Jamie has always placed a very high priority on the development of the next generations of geoscientists and has been active in mentoring geology undergraduate and graduate students at regional and national GSA meetings and in other venues, providing sound advice and strong encouragement to young people looking to successfully make their way in our profession.
Dr. Ian Campbell was noted for his outstanding contributions as a geoscientist, educator, administrator, and public servant and, while recognizing all of these contributions, the AGI Medal named in his honor is given in recognition of singular performance in and contribution to the geoscience profession, with emphasis on service to the geosciences. Dr. Jamie Robertson exemplifies the model of service to the geosciences provided by Dr. Campbell and this is a very appropriate honor to recognize his outstanding record of achievement and his long-time, impactful contributions as Wisconsin State Geologist, educator, mentor, and leader in the geoscience profession and, thus, he is a most deserving recipient of the 2020 American Geosciences Institute Medal in Memory of Ian Campbell for Superlative Service to the Geosciences.
Response by James M. Robertson
I am honored and humbled to have been chosen the 2020 Ian Campbell Medalist. I certainly didn’t earn it by myself.

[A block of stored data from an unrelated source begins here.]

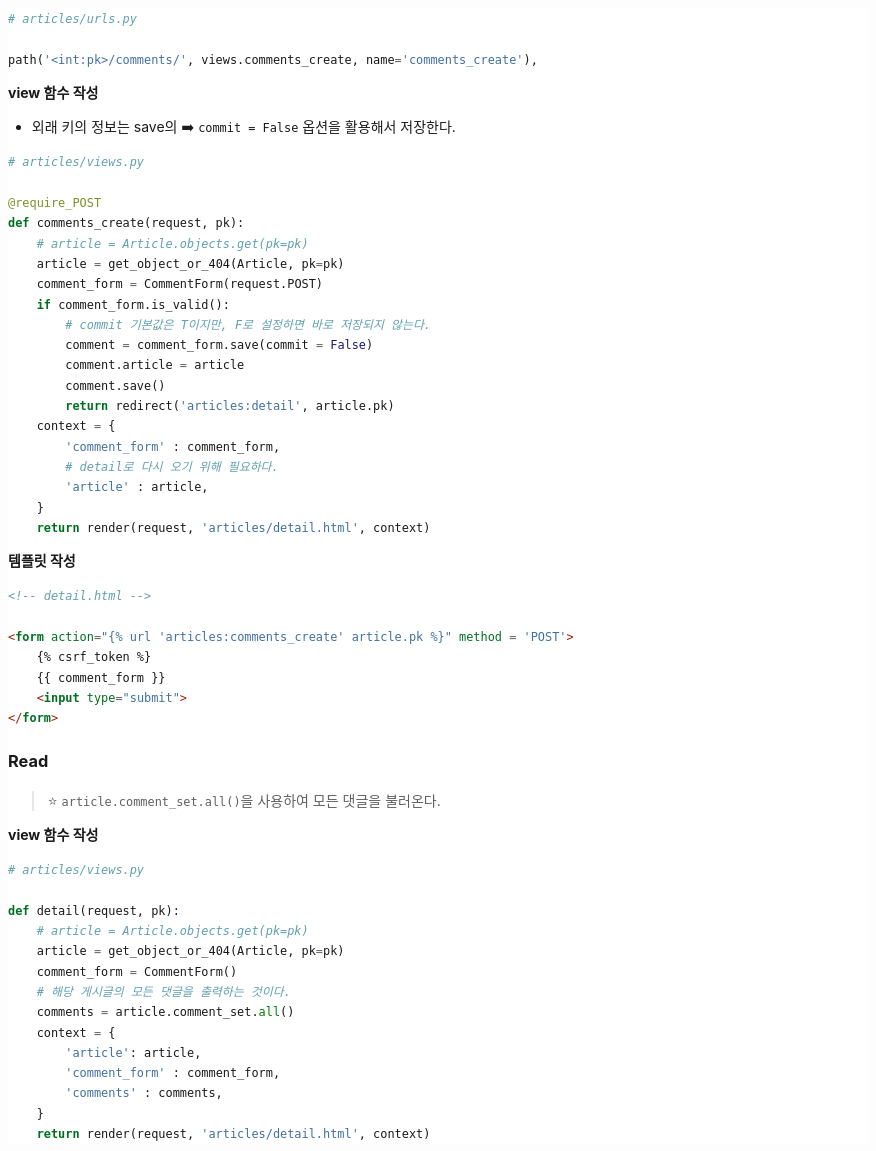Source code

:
```python
# articles/urls.py

path('<int:pk>/comments/', views.comments_create, name='comments_create'),
```

**view 함수 작성**

- 외래 키의 정보는 save의 :arrow_right: `commit = False` 옵션을 활용해서 저장한다.

```python
# articles/views.py

@require_POST
def comments_create(request, pk):
    # article = Article.objects.get(pk=pk)
    article = get_object_or_404(Article, pk=pk)
    comment_form = CommentForm(request.POST)
    if comment_form.is_valid():
        # commit 기본값은 T이지만, F로 설정하면 바로 저장되지 않는다.
        comment = comment_form.save(commit = False)
        comment.article = article
        comment.save()
        return redirect('articles:detail', article.pk)
    context = {
        'comment_form' : comment_form,
        # detail로 다시 오기 위해 필요하다.
        'article' : article,
    }
    return render(request, 'articles/detail.html', context)
```

**템플릿 작성**

```html
<!-- detail.html -->

<form action="{% url 'articles:comments_create' article.pk %}" method = 'POST'>
    {% csrf_token %}
    {{ comment_form }}
    <input type="submit">
</form>
```



### Read

> :star: `article.comment_set.all()`을 사용하여 모든 댓글을 불러온다.

**view 함수 작성**

```python
# articles/views.py

def detail(request, pk):
    # article = Article.objects.get(pk=pk)
    article = get_object_or_404(Article, pk=pk)
    comment_form = CommentForm()
    # 해당 게시글의 모든 댓글을 출력하는 것이다.
    comments = article.comment_set.all()
    context = {
        'article': article,
        'comment_form' : comment_form,
        'comments' : comments,
    }
    return render(request, 'articles/detail.html', context)

```
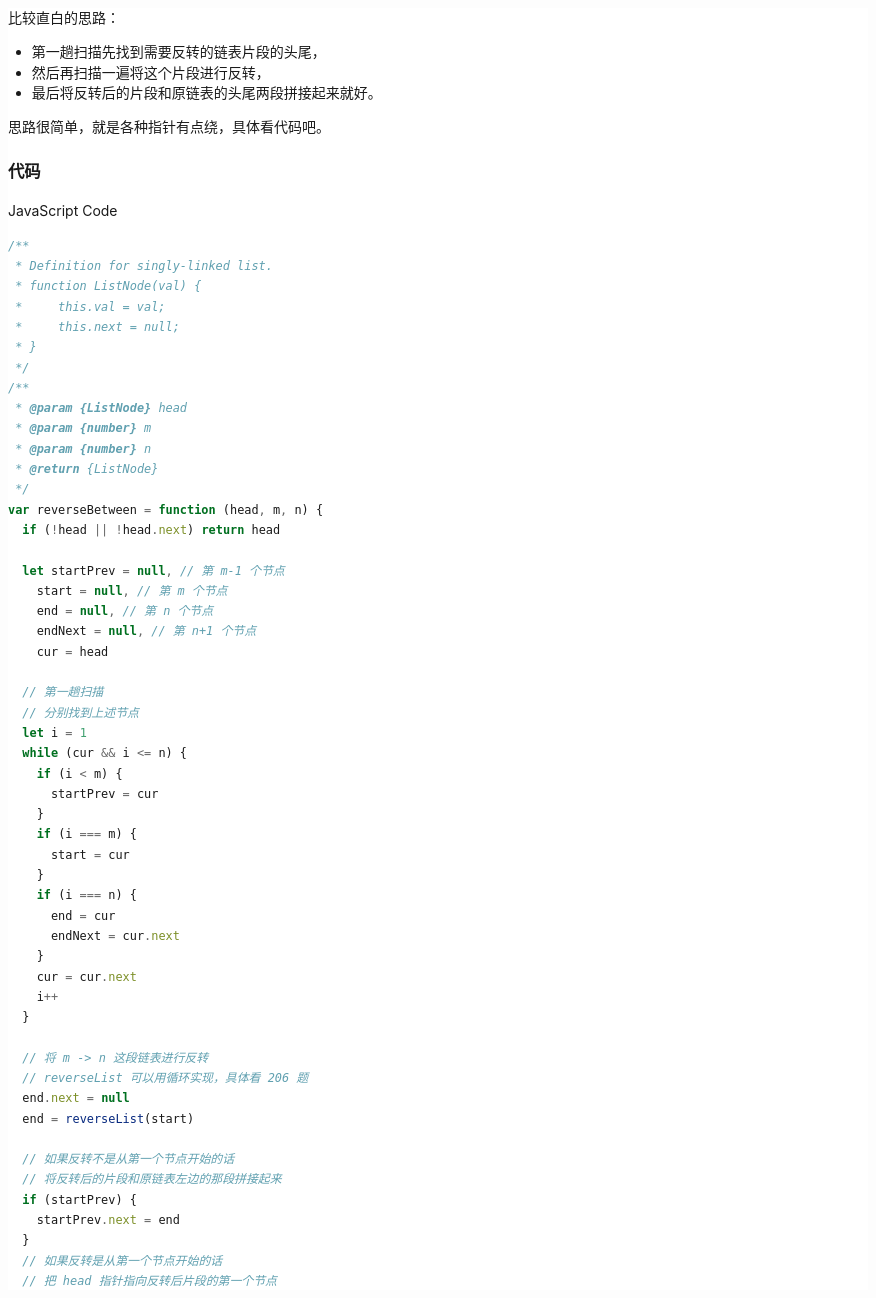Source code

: 比较直白的思路：

- 第一趟扫描先找到需要反转的链表片段的头尾，
- 然后再扫描一遍将这个片段进行反转，
- 最后将反转后的片段和原链表的头尾两段拼接起来就好。

思路很简单，就是各种指针有点绕，具体看代码吧。

### 代码

JavaScript Code

```js
/**
 * Definition for singly-linked list.
 * function ListNode(val) {
 *     this.val = val;
 *     this.next = null;
 * }
 */
/**
 * @param {ListNode} head
 * @param {number} m
 * @param {number} n
 * @return {ListNode}
 */
var reverseBetween = function (head, m, n) {
  if (!head || !head.next) return head

  let startPrev = null, // 第 m-1 个节点
    start = null, // 第 m 个节点
    end = null, // 第 n 个节点
    endNext = null, // 第 n+1 个节点
    cur = head

  // 第一趟扫描
  // 分别找到上述节点
  let i = 1
  while (cur && i <= n) {
    if (i < m) {
      startPrev = cur
    }
    if (i === m) {
      start = cur
    }
    if (i === n) {
      end = cur
      endNext = cur.next
    }
    cur = cur.next
    i++
  }

  // 将 m -> n 这段链表进行反转
  // reverseList 可以用循环实现，具体看 206 题
  end.next = null
  end = reverseList(start)

  // 如果反转不是从第一个节点开始的话
  // 将反转后的片段和原链表左边的那段拼接起来
  if (startPrev) {
    startPrev.next = end
  }
  // 如果反转是从第一个节点开始的话
  // 把 head 指针指向反转后片段的第一个节点
```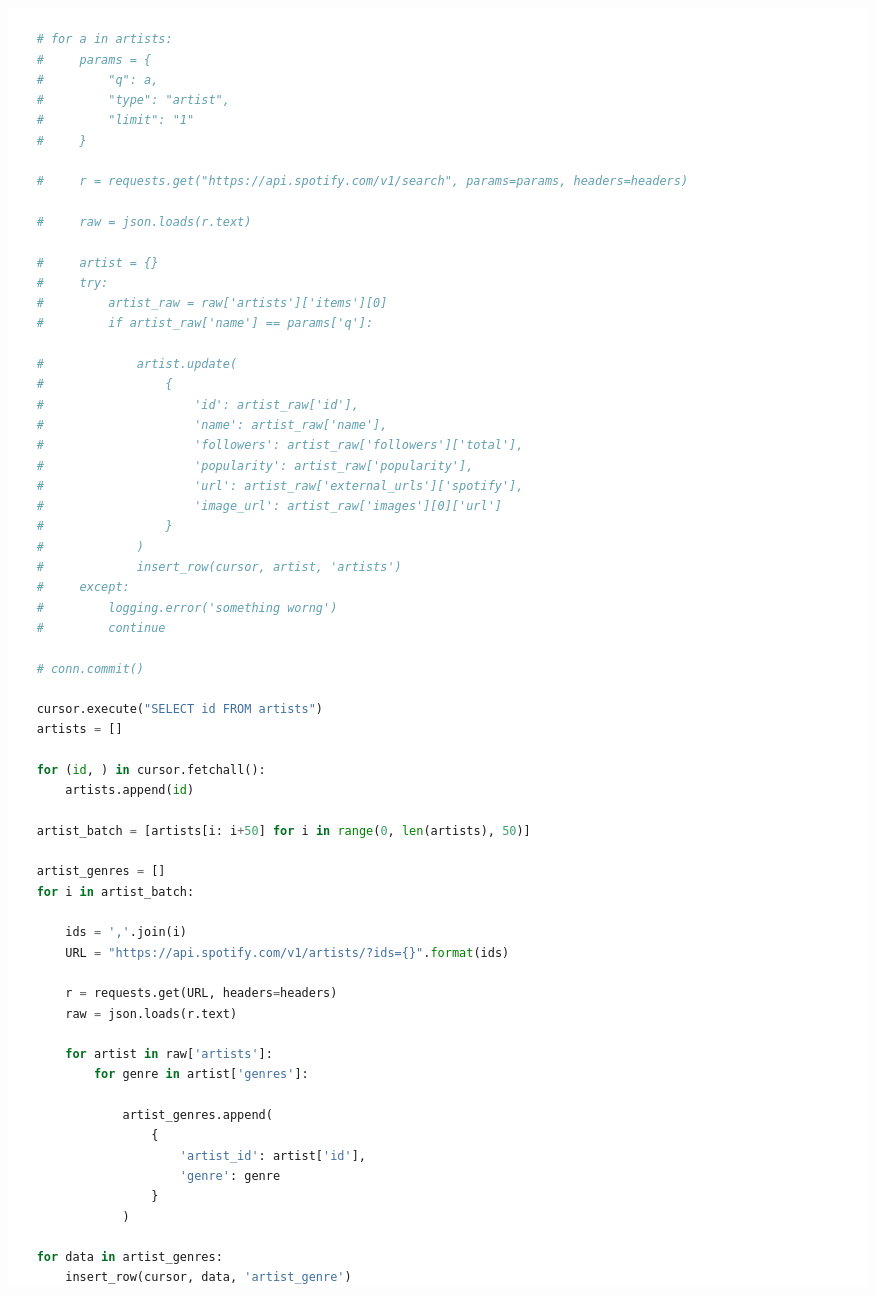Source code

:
 ```py

    # for a in artists:
    #     params = {
    #         "q": a,
    #         "type": "artist",
    #         "limit": "1"
    #     }
    
    #     r = requests.get("https://api.spotify.com/v1/search", params=params, headers=headers)
    
    #     raw = json.loads(r.text)
    
    #     artist = {}
    #     try:
    #         artist_raw = raw['artists']['items'][0]
    #         if artist_raw['name'] == params['q']:
    
    #             artist.update(
    #                 {
    #                     'id': artist_raw['id'],
    #                     'name': artist_raw['name'],
    #                     'followers': artist_raw['followers']['total'],
    #                     'popularity': artist_raw['popularity'],
    #                     'url': artist_raw['external_urls']['spotify'],
    #                     'image_url': artist_raw['images'][0]['url']
    #                 }
    #             )
    #             insert_row(cursor, artist, 'artists')
    #     except:
    #         logging.error('something worng')
    #         continue
    
    # conn.commit()

    cursor.execute("SELECT id FROM artists")
    artists = []

    for (id, ) in cursor.fetchall():
        artists.append(id)

    artist_batch = [artists[i: i+50] for i in range(0, len(artists), 50)]

    artist_genres = []
    for i in artist_batch:

        ids = ','.join(i)
        URL = "https://api.spotify.com/v1/artists/?ids={}".format(ids)

        r = requests.get(URL, headers=headers)
        raw = json.loads(r.text)

        for artist in raw['artists']:
            for genre in artist['genres']:

                artist_genres.append(
                    {
                        'artist_id': artist['id'],
                        'genre': genre
                    }
                )

    for data in artist_genres:
        insert_row(cursor, data, 'artist_genre')
```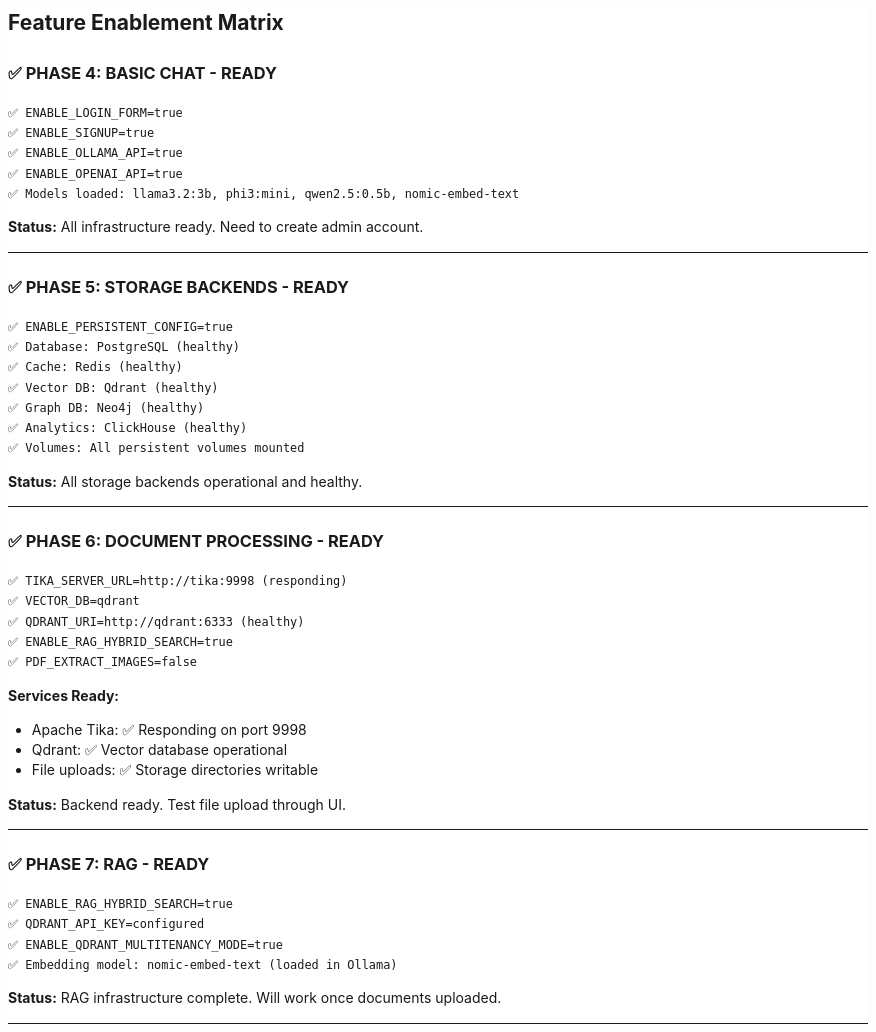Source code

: 
## Feature Enablement Matrix

### ✅ PHASE 4: BASIC CHAT - **READY**
```
✅ ENABLE_LOGIN_FORM=true
✅ ENABLE_SIGNUP=true
✅ ENABLE_OLLAMA_API=true
✅ ENABLE_OPENAI_API=true
✅ Models loaded: llama3.2:3b, phi3:mini, qwen2.5:0.5b, nomic-embed-text
```
**Status:** All infrastructure ready. Need to create admin account.

---

### ✅ PHASE 5: STORAGE BACKENDS - **READY**
```
✅ ENABLE_PERSISTENT_CONFIG=true
✅ Database: PostgreSQL (healthy)
✅ Cache: Redis (healthy)
✅ Vector DB: Qdrant (healthy)
✅ Graph DB: Neo4j (healthy)
✅ Analytics: ClickHouse (healthy)
✅ Volumes: All persistent volumes mounted
```
**Status:** All storage backends operational and healthy.

---

### ✅ PHASE 6: DOCUMENT PROCESSING - **READY**
```
✅ TIKA_SERVER_URL=http://tika:9998 (responding)
✅ VECTOR_DB=qdrant
✅ QDRANT_URI=http://qdrant:6333 (healthy)
✅ ENABLE_RAG_HYBRID_SEARCH=true
✅ PDF_EXTRACT_IMAGES=false
```
**Services Ready:**
- Apache Tika: ✅ Responding on port 9998
- Qdrant: ✅ Vector database operational
- File uploads: ✅ Storage directories writable

**Status:** Backend ready. Test file upload through UI.

---

### ✅ PHASE 7: RAG - **READY**
```
✅ ENABLE_RAG_HYBRID_SEARCH=true
✅ QDRANT_API_KEY=configured
✅ ENABLE_QDRANT_MULTITENANCY_MODE=true
✅ Embedding model: nomic-embed-text (loaded in Ollama)
```
**Status:** RAG infrastructure complete. Will work once documents uploaded.

---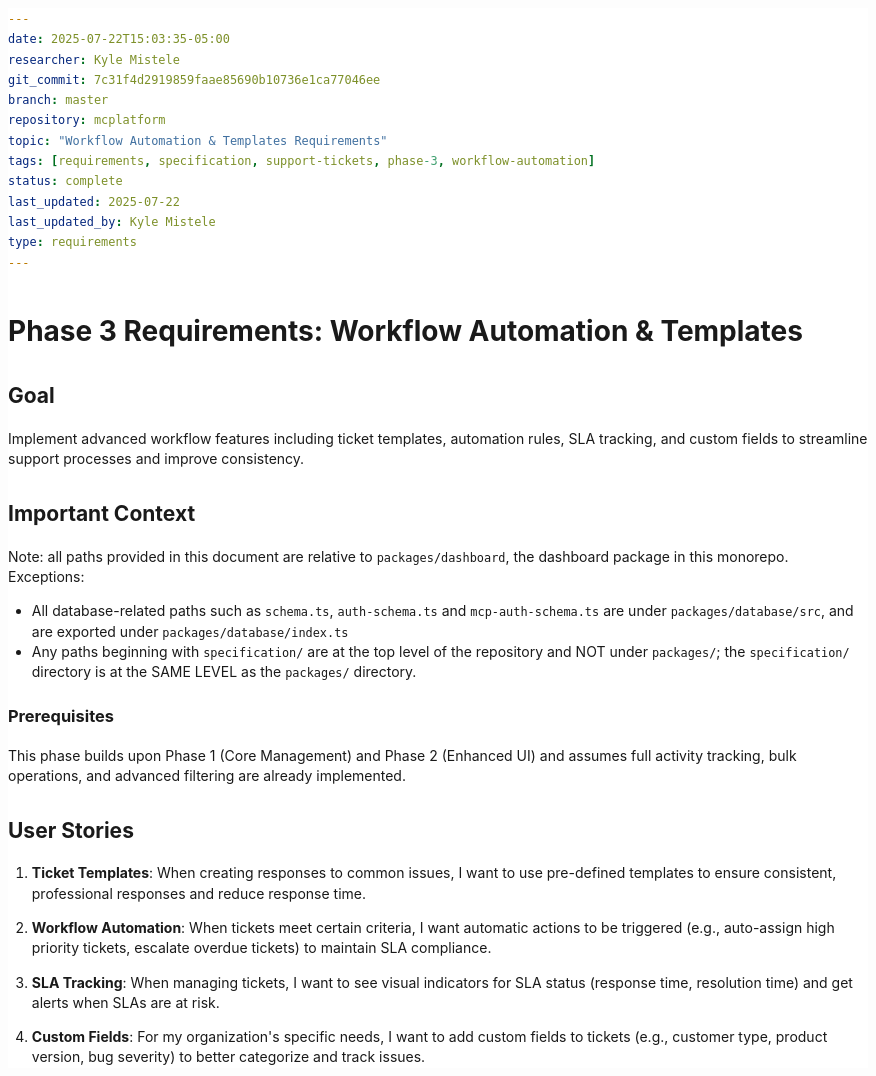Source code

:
 ```yaml
---
date: 2025-07-22T15:03:35-05:00
researcher: Kyle Mistele
git_commit: 7c31f4d2919859faae85690b10736e1ca77046ee
branch: master
repository: mcplatform
topic: "Workflow Automation & Templates Requirements"
tags: [requirements, specification, support-tickets, phase-3, workflow-automation]
status: complete
last_updated: 2025-07-22
last_updated_by: Kyle Mistele
type: requirements
---
```


# Phase 3 Requirements: Workflow Automation & Templates

## Goal
Implement advanced workflow features including ticket templates, automation rules, SLA tracking, and custom fields to streamline support processes and improve consistency.

## Important Context
Note: all paths provided in this document are relative to `packages/dashboard`, the dashboard package in this monorepo.
Exceptions: 
* All database-related paths such as `schema.ts`, `auth-schema.ts` and `mcp-auth-schema.ts` are under `packages/database/src`, and are exported under `packages/database/index.ts`
* Any paths beginning with `specification/` are at the top level of the repository and NOT under `packages/`; the `specification/` directory is at the SAME LEVEL as the `packages/` directory.

### Prerequisites
This phase builds upon Phase 1 (Core Management) and Phase 2 (Enhanced UI) and assumes full activity tracking, bulk operations, and advanced filtering are already implemented.

## User Stories

1. **Ticket Templates**: When creating responses to common issues, I want to use pre-defined templates to ensure consistent, professional responses and reduce response time.

2. **Workflow Automation**: When tickets meet certain criteria, I want automatic actions to be triggered (e.g., auto-assign high priority tickets, escalate overdue tickets) to maintain SLA compliance.

3. **SLA Tracking**: When managing tickets, I want to see visual indicators for SLA status (response time, resolution time) and get alerts when SLAs are at risk.

4. **Custom Fields**: For my organization's specific needs, I want to add custom fields to tickets (e.g., customer type, product version, bug severity) to better categorize and track issues.
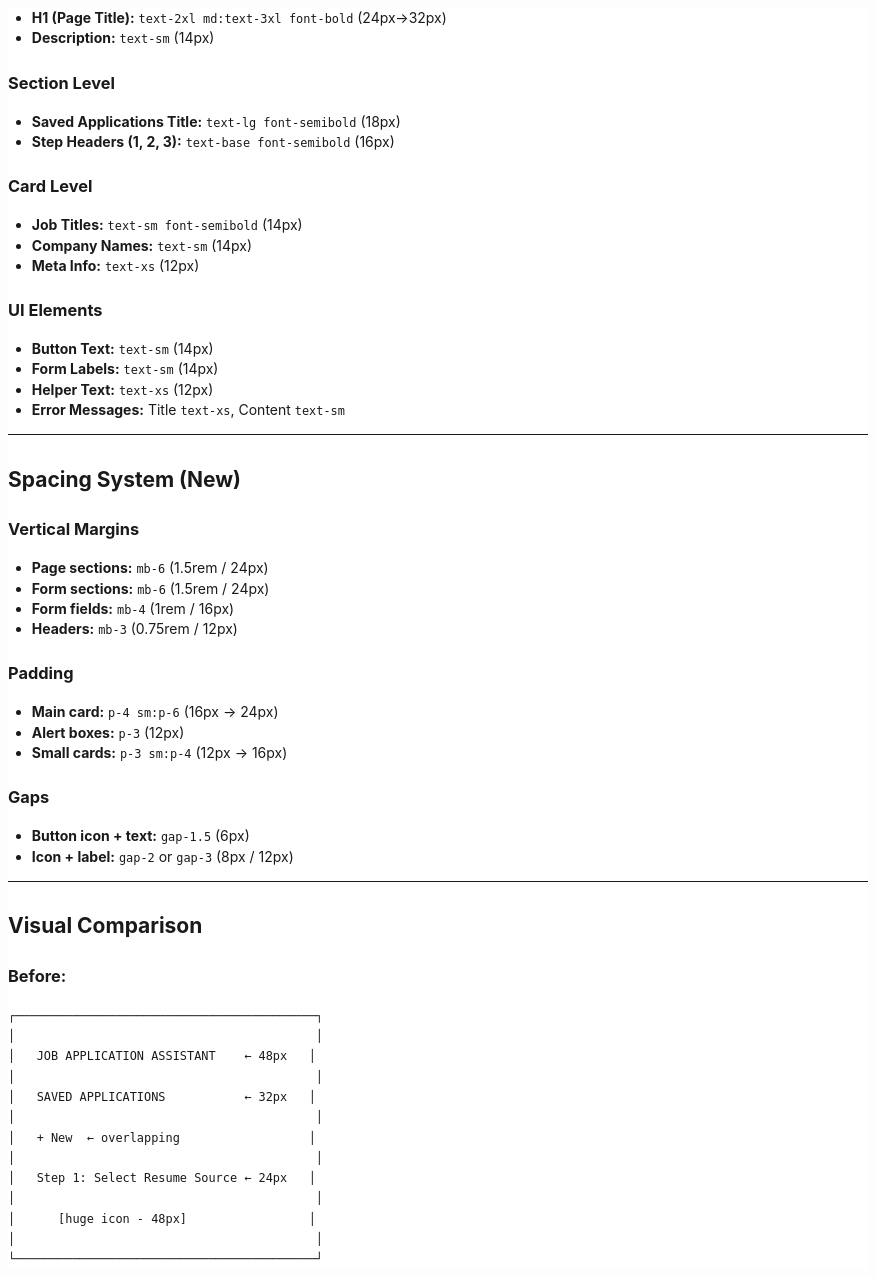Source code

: - **H1 (Page Title):** `text-2xl md:text-3xl font-bold` (24px→32px)
- **Description:** `text-sm` (14px)

### Section Level

- **Saved Applications Title:** `text-lg font-semibold` (18px)
- **Step Headers (1, 2, 3):** `text-base font-semibold` (16px)

### Card Level

- **Job Titles:** `text-sm font-semibold` (14px)
- **Company Names:** `text-sm` (14px)
- **Meta Info:** `text-xs` (12px)

### UI Elements

- **Button Text:** `text-sm` (14px)
- **Form Labels:** `text-sm` (14px)
- **Helper Text:** `text-xs` (12px)
- **Error Messages:** Title `text-xs`, Content `text-sm`

---

## Spacing System (New)

### Vertical Margins

- **Page sections:** `mb-6` (1.5rem / 24px)
- **Form sections:** `mb-6` (1.5rem / 24px)
- **Form fields:** `mb-4` (1rem / 16px)
- **Headers:** `mb-3` (0.75rem / 12px)

### Padding

- **Main card:** `p-4 sm:p-6` (16px → 24px)
- **Alert boxes:** `p-3` (12px)
- **Small cards:** `p-3 sm:p-4` (12px → 16px)

### Gaps

- **Button icon + text:** `gap-1.5` (6px)
- **Icon + label:** `gap-2` or `gap-3` (8px / 12px)

---

## Visual Comparison

### Before:

```
┌──────────────────────────────────────────┐
│                                          │
│   JOB APPLICATION ASSISTANT    ← 48px   │
│                                          │
│   SAVED APPLICATIONS           ← 32px   │
│                                          │
│   + New  ← overlapping                  │
│                                          │
│   Step 1: Select Resume Source ← 24px   │
│                                          │
│      [huge icon - 48px]                 │
│                                          │
└──────────────────────────────────────────┘
```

There are numerous colleagues who have helped me develop the friendships, skills, and confidence to function as a successful geoscientist and state survey director. My most special thanks go to Frank Kottlowski, former Director of the New Mexico Bureau of Mines & Mineral Resources, who first gave me the opportunity to become acquainted with an incredible organization called the Association of American State Geologists. The members of that group became my mentors, confidantes, and personal network whose collective wisdom, outlook and style showed me how it could be done. I have also enjoyed a number of long-standing professional and productive relationships with colleagues at the national level in geological societies, advisory committees, and the U. S. Geological Survey. Finally, I gratefully acknowledge the University of Wisconsin Extension Service to whom the WGNHS was administratively attached. That organization has a fundamental commitment to build and nurture what they call ‘capacity’ of individual citizens, local groups, county boards and commissions, and entire communities. By ‘capacity,’ they mean the ability to recognize, and effectively and responsibly deal with local issues and problems. It became obvious to me that successful state surveys should have a similar capacity-building commitment albeit with a relevant geological component. Communicating clearly and respectfully with all survey customers is an essential element in capacity building, and I have emphasized this throughout my career.
All of these individuals and organizations have helped shape who I am and what I have tried to accomplish.